I am catapaulted into reality. What is happening? You told me that this drug was going to clear my head, make it so I would finally be aware and we could begin to examine the disaster inside. But this isn't blessed clarity, it's glaring, unsteady chaos. Yesterday I knew my cause, I knew the root of all Darkness, I knew the course of action. Today the galaxy is within my skull, raging in too many directions in all its mutilated, ugly colors. There are no simple designations, only rampant degrees of extremity. Everything feels false and jaded, nothing is easy and nothing is sure; I am certain that it is all wrong, and yet I feel as though I am suddenly snapped from a trance, again alive in the violent hues, novae of light, paralyzing dark. You tell me that this is real. And I am terrified.
But the restraints are gone. How foolish of you, to take away all that sedated and calmed and subdued the Force, distancing it from my command, and then to further take away the physical fetters. How damned brilliant, exploiting my trust, knowing your show of faith would draw me in.
"What are you feeling Luke? Now, at this moment?" You sit too close, staring over your glasses, critically drinking up my reaction. This is the first I have seen from within my own mind in so long, and I take out my thoughts, examining like a newborn splaying his fingers in wonder. I realize that this is the first you have ever seen me.
"Fear," I whisper, unable to lie to you, knowing you will hate me for being weak, hate me for being dark, but you only nod, a trace of a smile playing across your features.
"That's understandable. It's a lot to handle, isn't it? All the feelings, all the thoughts, not just a few."
"I still want to kill her," How dare you forgive me, my mind is raging, I am still a monster, you must understand. "There's just more."
"I would worry if you didn't, Luke. There is nothing I can give you to make what happened go away, only to bring you back so we can fix it. Together. You do want that Luke?" I pause in my response, stung by your emphasis, your hope.
"I want to understand," I offer slowly, "And to be right, because I'm forgetting why I was so sure. I'm not sure I want it to go away, I was so certain, but what if I wasn't right?"

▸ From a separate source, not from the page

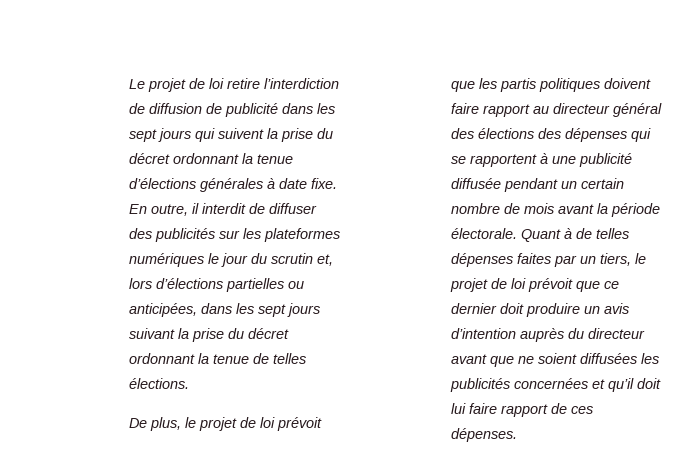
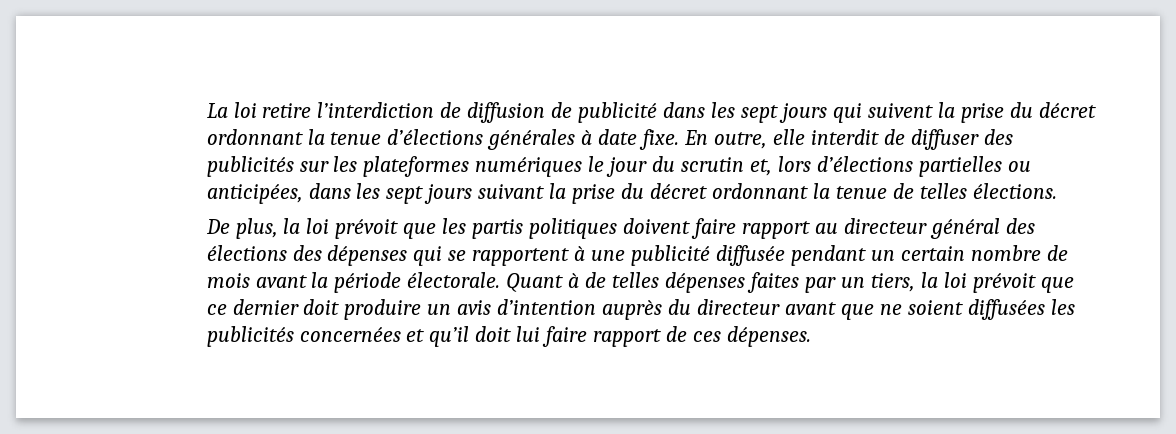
[128,78,205,92] Le projet de -> [206,103,228,118] La
[191,203,199,214] il -> [772,129,805,145] elle
[184,417,256,431] le projet de -> [283,218,301,234] la
[634,253,646,264] [449,278,507,292] le projet de -> [920,272,938,288] la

"That's fine, that's perfect, Luke. It is dangerous to act simply, without complete understanding. I want you to realize, Luke, that we must never just hide the emotions we feel are wrong or evil. That is how we become so confused, so frightened, so alone. But you are not alone here, Luke. You need to tell me when you are hurt, scared, needing, even if you are afraid it may be wrong. If you are honest, I will never be angry with you, do you understand?"
"Yes. I'm ready. Ready to tell you."
"Good." You gather your breath and I understand: now we begin. "Do you remember why you tried to kill her?"
"The Darkness. It had her. It would have taken me as well; I had to save us."
"Us? "
"The galaxy. Everyone."
"Luke, explain the Darkness to me, simply if you must. In fact, imagine I am a child. What is Darkness?" I stare at you in horror, how can you not understand? You smile gently at my confusion. "That is where we must begin Luke, with bringing light to fear, clarity to the ambiguous. That is how we heal each other. How we heal ourselves."